Ernst Kirchweger (January 12, 1898 – April 2, 1965 in Vienna) was an Austrian tram conductor and publisher who is known as the first person to die as a result of political conflict in Austria's Second Republic.

Kirchweger was born in to a social-democratic working-class family. From 1916 to 1918, Ernst Kirchweger participated in World War I as a sailor in the Austro-Hungarian Navy. Afterwards, he fought on the side of the Red Army. Until 1934, he was a member of the Social Democratic Party of Austria, but then he joined the Communists, which was outlawed at that time. During the reigns of the Fatherland Front and National Socialist German Workers Party, he risked his life as an activist in illegal trade unions. After Austria's liberation in 1945, having survived concentration camp, he continued to speak out against Fascism and National Socialism.

On March 31, 1965, a demonstration of students, former resistance fighters and unions against Taras Borodajkewycz, a university professor accused of having made antisemitic statements, took place in Vienna, while the student organisation of the Freedom Party of Austria organized a riot. There were skirmishes between the participants of the two demonstrations; during one in which Kichweger was attacked by Günther Kümel and severely injured. He died three days later, aged 67, as a result of his injuries. Kümel was sentenced to ten months in prison.

25,000 people attended Kirchweger's funeral. He was cremated at Feuerhalle Simmering; his ashes are now buried in Hietzing Cemetery in Vienna.

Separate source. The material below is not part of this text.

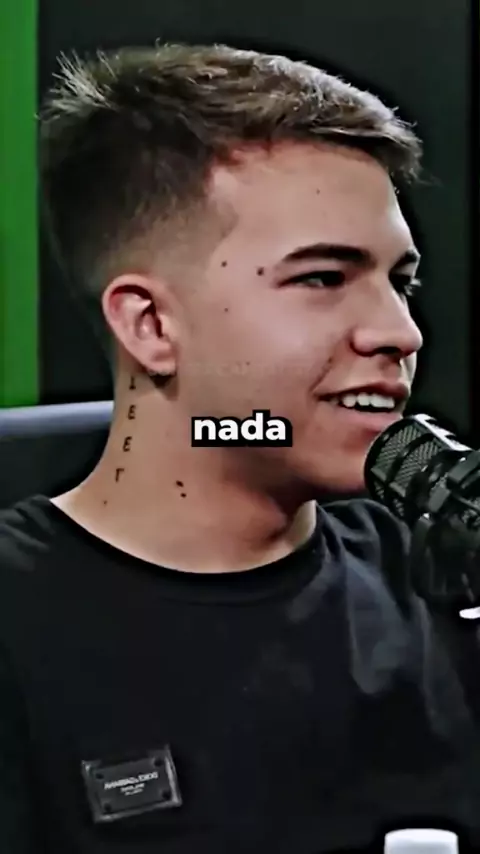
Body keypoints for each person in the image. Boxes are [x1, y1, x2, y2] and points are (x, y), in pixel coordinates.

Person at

In 1990, the Wielandschule in Vienna-Favoriten, a building owned by the Communist Party, was seized by left-wing activists and named Ernst-Kirchweger-Haus. The building has been sold by the Communist Party since.

== Secondary sources ==
- Kropiunigg, Rafael, 'The Rehabilitated Austrians and the Borodajkewycz Affair', Austrian History Yearbook 46 (2015), 360-385.
- Kropiunigg, Rafael, Eine österreichische Affäre: Der Fall Borodajkewycz (Vienna, 2015).